Ovechkin gets a boatload of points, is full of contagious personality and plays with a wrecking-ball attitude. Crosby wins.
Who are you going to build a team around? It’s not hard to see coming either if you look close enough. Ovechkin is an individual out there and tries to do too much himself, while Crosby uses all of his teammates to dissect his opponent. Not only does that by itself prove Crosby’s greatness but it also explains why he is a proven winner at every level.
As good as the defense of Montreal played in the first game the other night, Ovechkin getting zero shots in a playoff game is mind-numbingly not good enough. But when a player will continuously attempt to skate through the entire opposing team every time he touches the puck, you won’t even need Hal ‘no skill’ Gill on your blue line to offer viable protection.
As for Crosby, he beat Ottawa by himself last night – even making the save of the game to go with his goal and assist – though he faces the EXACT same blanket of pressure No. 8 does. So to those always claiming Crosby can’t handle getting pestered and simply whines, I ask you to stop basing your opinions on a couple of old YouTube clips and just watch this guy play.

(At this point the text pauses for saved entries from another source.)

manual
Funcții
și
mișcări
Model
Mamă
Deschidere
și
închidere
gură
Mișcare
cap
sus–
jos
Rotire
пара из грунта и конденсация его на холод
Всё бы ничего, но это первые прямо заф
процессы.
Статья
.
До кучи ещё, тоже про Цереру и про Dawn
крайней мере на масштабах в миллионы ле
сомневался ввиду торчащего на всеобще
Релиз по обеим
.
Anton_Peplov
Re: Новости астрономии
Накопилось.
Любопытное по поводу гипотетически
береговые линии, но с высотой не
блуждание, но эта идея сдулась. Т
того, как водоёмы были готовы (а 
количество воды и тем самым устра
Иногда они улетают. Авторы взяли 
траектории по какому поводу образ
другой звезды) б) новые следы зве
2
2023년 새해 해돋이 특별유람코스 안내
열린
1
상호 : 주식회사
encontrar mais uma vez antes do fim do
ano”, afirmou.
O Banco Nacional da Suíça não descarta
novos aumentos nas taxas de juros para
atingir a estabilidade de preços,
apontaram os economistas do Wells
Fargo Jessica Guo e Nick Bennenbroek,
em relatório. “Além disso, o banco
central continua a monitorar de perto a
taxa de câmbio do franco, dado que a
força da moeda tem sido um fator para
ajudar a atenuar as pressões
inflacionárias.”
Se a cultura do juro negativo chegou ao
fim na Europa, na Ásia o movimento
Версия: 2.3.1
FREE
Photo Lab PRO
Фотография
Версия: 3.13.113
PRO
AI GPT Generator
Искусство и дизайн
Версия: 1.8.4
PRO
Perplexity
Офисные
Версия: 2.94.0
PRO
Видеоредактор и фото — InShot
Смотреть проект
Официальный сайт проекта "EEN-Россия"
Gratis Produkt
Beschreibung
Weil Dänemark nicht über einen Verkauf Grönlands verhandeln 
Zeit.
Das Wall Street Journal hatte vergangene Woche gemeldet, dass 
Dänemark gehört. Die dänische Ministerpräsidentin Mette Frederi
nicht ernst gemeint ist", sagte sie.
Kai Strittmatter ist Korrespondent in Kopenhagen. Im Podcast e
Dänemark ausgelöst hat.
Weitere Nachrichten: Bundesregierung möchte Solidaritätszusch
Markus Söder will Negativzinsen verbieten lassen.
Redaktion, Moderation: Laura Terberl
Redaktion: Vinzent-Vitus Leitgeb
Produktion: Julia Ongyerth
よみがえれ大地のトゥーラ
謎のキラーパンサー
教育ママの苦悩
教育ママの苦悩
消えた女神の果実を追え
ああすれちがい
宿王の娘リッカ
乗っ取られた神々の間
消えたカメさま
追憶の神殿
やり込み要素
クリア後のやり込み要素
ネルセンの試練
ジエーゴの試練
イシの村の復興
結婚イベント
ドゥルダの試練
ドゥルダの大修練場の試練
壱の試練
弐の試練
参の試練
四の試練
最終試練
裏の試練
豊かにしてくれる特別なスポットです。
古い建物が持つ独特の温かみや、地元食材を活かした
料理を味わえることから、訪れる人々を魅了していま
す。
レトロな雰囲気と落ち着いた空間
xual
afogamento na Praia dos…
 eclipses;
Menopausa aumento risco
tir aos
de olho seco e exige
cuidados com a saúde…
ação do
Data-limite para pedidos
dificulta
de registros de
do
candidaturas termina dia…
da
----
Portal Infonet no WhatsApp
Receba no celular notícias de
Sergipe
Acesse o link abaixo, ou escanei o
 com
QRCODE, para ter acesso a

Now don’t get me wrong, I’m not knocking Ovechkin. He’s still amazing to watch and can go off on a tear at any moment. And I don’t think the Montreal Canadiens will shut him down to that level EVER again, nor am I changing my pick of Washington in five until the Habs actually win another one.
But numbers don’t lie. Sid is two years younger than Ovy but has already won both the Stanley Cup and Olympic Gold. Does that have a lot to do with the teams Sid plays for? Of course it does.
But maybe we’ll say the same about Ovy’s teams as soon as he starts playing with them.